Pourquoi avoir choisi, cette année, de mettre en lumière la thématique des « nouveaux paradigmes de calcul » ?
A.N. : Les progrès technologiques menés depuis les années 1970 ont démultiplié la puissance de calcul tout en contenant l’augmentation des prix des processeurs. Nous nous approchons cependant d’un palier où nous ne pourrons plus, sans rupture technologique, augmenter la puissance de calcul de façon soutenable en termes de coûts financiers, environnementaux et sociétaux. Le CNRS accélère aujourd’hui des recherches au long cours qui pourraient conduire à des ruptures technologiques. Le choix de faire un focus sur les « nouveaux paradigmes de calcul » vise à mettre en avant les recherches menées au CNRS sur les technologies les plus prometteuses : le calcul quantique, le calcul moléculaire, ainsi que le calcul biomorphique.
M.S. : Les data centers jouent un rôle important pour la recherche scientifique. Le CNRS opère par exemple le superordinateur Jean Zay, l'un des trois supercalculateurs français dédiés au calcul scientifique. Il peut exécuter 126 millions de milliards d'opérations par seconde, soit 126 pétaflops, ce qui est un volume phénoménal. Cependant, ce type de machine nécessite des quantités importantes d’eau et d’électricité pour fonctionner alors que la demande ne fait qu’augmenter. L’enjeu consiste à trouver des manières de calculer moins gourmandes en ressources.
Dans quelle mesure ces nouvelles méthodes de calcul permettent de réduire l'empreinte écologique du numérique ?
M.S. : Pour donner un ordre d’idée de la marge de progression envisagée, je choisis souvent l’exemple du logiciel Alpha Go, qui a vaincu en 2016 le champion du monde de jeu de go de l’époque, Lee Sedol.

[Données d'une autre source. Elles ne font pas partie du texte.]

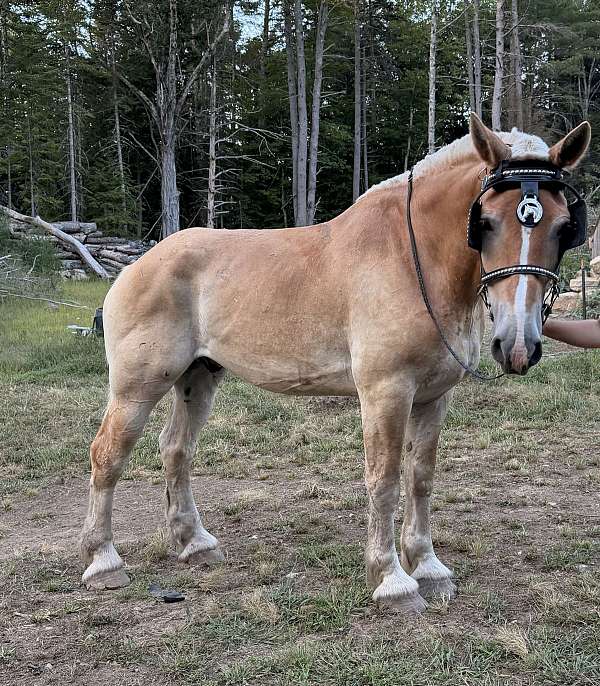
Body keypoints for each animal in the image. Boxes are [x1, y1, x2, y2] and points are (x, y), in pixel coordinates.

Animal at [80, 114, 591, 614]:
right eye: (484, 222)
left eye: (564, 227)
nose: (518, 345)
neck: (414, 258)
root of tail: (138, 266)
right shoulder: (386, 392)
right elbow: (384, 481)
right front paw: (392, 581)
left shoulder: (434, 396)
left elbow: (420, 478)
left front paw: (428, 568)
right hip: (137, 387)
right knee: (107, 455)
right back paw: (103, 560)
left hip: (198, 378)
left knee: (176, 450)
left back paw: (195, 544)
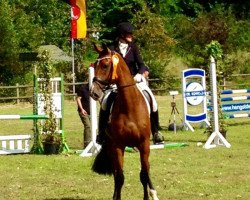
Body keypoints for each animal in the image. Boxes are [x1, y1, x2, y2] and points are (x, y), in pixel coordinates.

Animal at [90, 43, 159, 200]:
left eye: (105, 65)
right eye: (94, 65)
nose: (93, 93)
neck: (130, 105)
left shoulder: (144, 145)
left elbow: (144, 175)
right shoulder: (117, 146)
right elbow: (120, 177)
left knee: (147, 170)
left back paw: (153, 193)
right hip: (110, 147)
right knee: (116, 175)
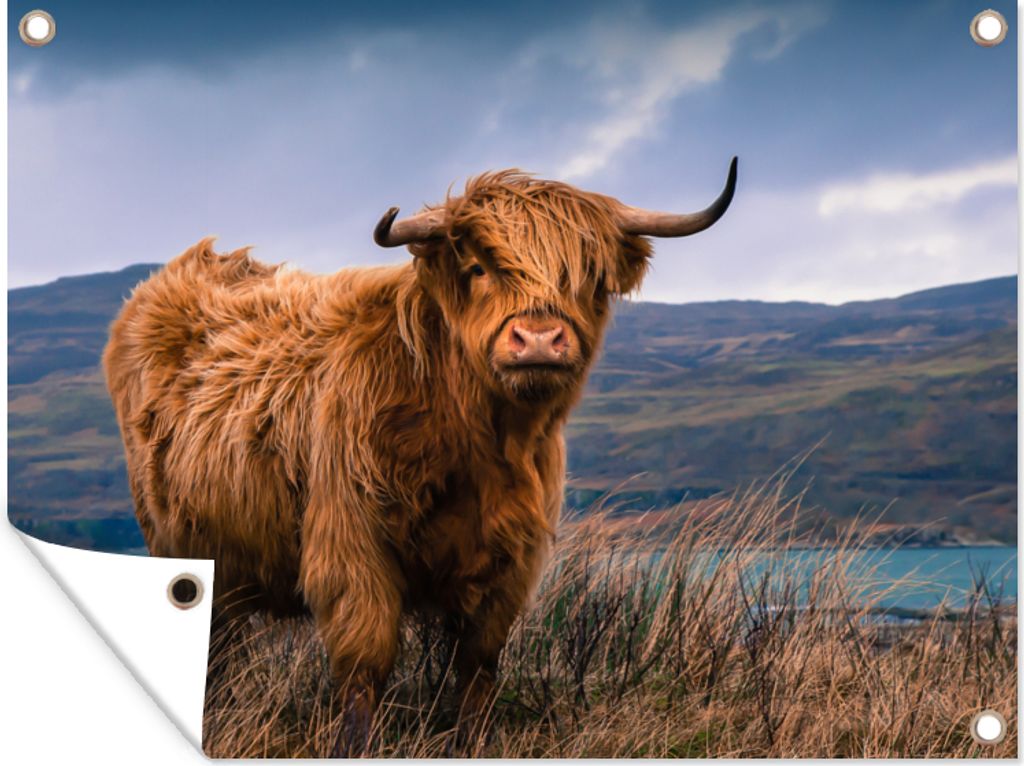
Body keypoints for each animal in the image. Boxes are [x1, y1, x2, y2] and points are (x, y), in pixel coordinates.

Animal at [102, 159, 737, 753]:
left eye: (587, 277)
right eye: (479, 268)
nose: (537, 340)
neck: (477, 442)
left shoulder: (511, 560)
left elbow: (478, 664)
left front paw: (470, 742)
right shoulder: (352, 546)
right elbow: (365, 662)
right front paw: (355, 747)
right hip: (176, 542)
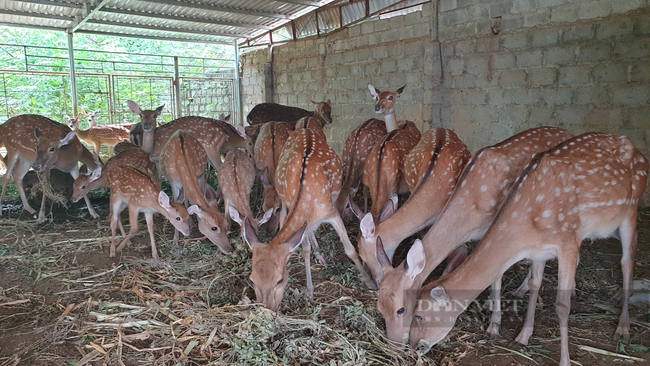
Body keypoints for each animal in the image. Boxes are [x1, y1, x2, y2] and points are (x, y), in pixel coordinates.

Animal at [242, 128, 374, 312]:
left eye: (280, 280)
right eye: (252, 279)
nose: (267, 308)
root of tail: (304, 129)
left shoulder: (332, 211)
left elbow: (349, 249)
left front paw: (369, 281)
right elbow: (305, 249)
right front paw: (310, 291)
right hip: (283, 198)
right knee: (287, 221)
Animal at [374, 126, 572, 344]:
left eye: (401, 310)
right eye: (379, 307)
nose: (393, 341)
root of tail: (567, 132)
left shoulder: (496, 226)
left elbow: (496, 274)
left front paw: (494, 325)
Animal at [408, 132, 644, 366]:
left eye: (418, 315)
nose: (412, 346)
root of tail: (637, 150)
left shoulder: (568, 240)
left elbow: (562, 305)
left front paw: (564, 361)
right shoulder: (539, 251)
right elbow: (534, 284)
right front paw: (521, 337)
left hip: (631, 211)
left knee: (627, 260)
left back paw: (623, 328)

Une prouesse qui implique un coût énergétique d’environ 1 million de watts (1 mégawatt), alors que le cerveau humain ne consomme pour la même tâche que 20 watts, soit 50 000 fois moins. Cela montre que le calcul informatique n’est pas efficace aujourd’hui. Explorer de nouveaux paradigmes de calcul rend toutefois la construction d’alternatives, au moins pour certains usages, à une solution aujourd’hui insatisfaisante.
A.N. : Le paradigme dominant aujourd'hui, c'est la convergence du calcul haute performance et de l’intelligence artificielle. Nous consacrons beaucoup d’énergie à réduire l'empreinte de ce type de calcul qui va perdurer malgré les limites citées par Marian. C’est l’objet du calcul frugal. En parallèle, il faut travailler à la maîtrise des usages. Ces derniers se multiplient, dès lors que nous offrons de nouvelles technologies plus économes et plus efficaces : c’est l’effet rebond. Nous devons identifier quels usages nécessitent réellement une plus grande puissance de calcul, ce qui est l’un des défis du Groupe de recherche et de service (GDRS) EcoInfo, lancé au début des années 2000 pour accompagner la sobriété numérique.